== Instructions to follow ==
Begin at the line containing "188 849 15.26" in the entries below and end at the line containing "816 998 17.27"; transcribe that range exactly and nothing outside it.

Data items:
_ _ _

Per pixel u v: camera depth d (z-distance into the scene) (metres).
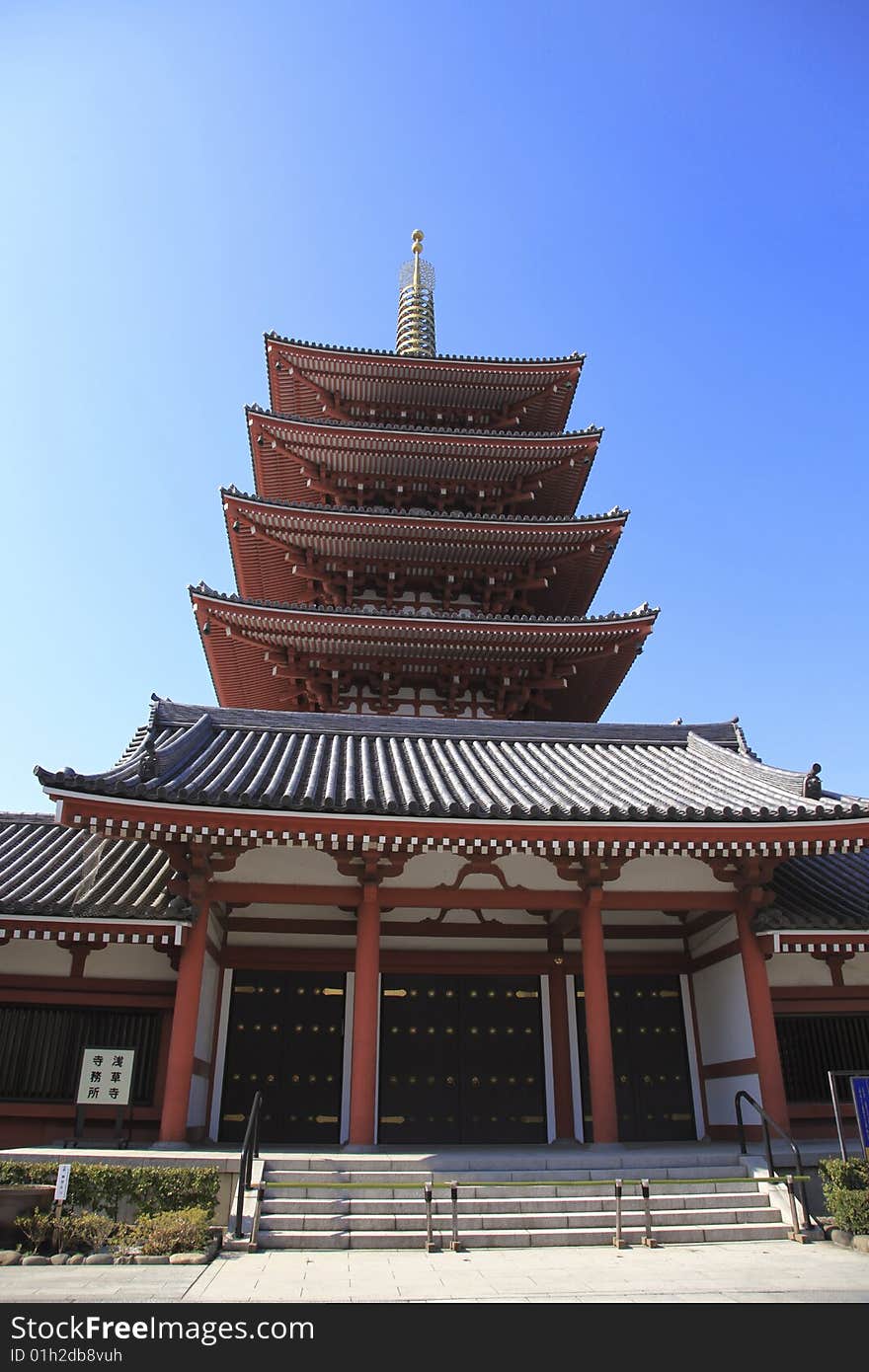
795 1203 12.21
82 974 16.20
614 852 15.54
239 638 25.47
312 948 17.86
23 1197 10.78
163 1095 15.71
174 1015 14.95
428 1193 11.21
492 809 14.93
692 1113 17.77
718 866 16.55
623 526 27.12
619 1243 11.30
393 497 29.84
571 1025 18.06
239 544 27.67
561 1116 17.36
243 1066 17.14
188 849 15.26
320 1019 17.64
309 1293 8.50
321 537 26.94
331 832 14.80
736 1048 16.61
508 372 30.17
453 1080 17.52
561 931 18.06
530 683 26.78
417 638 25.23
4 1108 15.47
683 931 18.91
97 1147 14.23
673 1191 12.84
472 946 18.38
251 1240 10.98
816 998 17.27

_ _ _

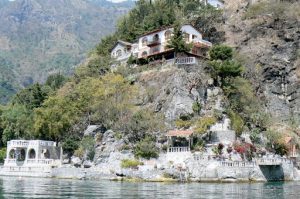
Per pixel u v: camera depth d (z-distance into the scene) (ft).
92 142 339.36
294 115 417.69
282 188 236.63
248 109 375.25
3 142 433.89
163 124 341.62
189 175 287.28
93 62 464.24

_ _ _

== Answer to the exercise ==
188 849 15.26
320 1019 17.64
309 1293 8.50
321 537 26.94
331 832 14.80
736 1048 16.61
508 372 30.17
453 1080 17.52
561 931 18.06
530 683 26.78
417 638 25.23
4 1108 15.47
683 931 18.91
97 1147 14.23
673 1191 12.84
472 946 18.38
251 1240 10.98
816 998 17.27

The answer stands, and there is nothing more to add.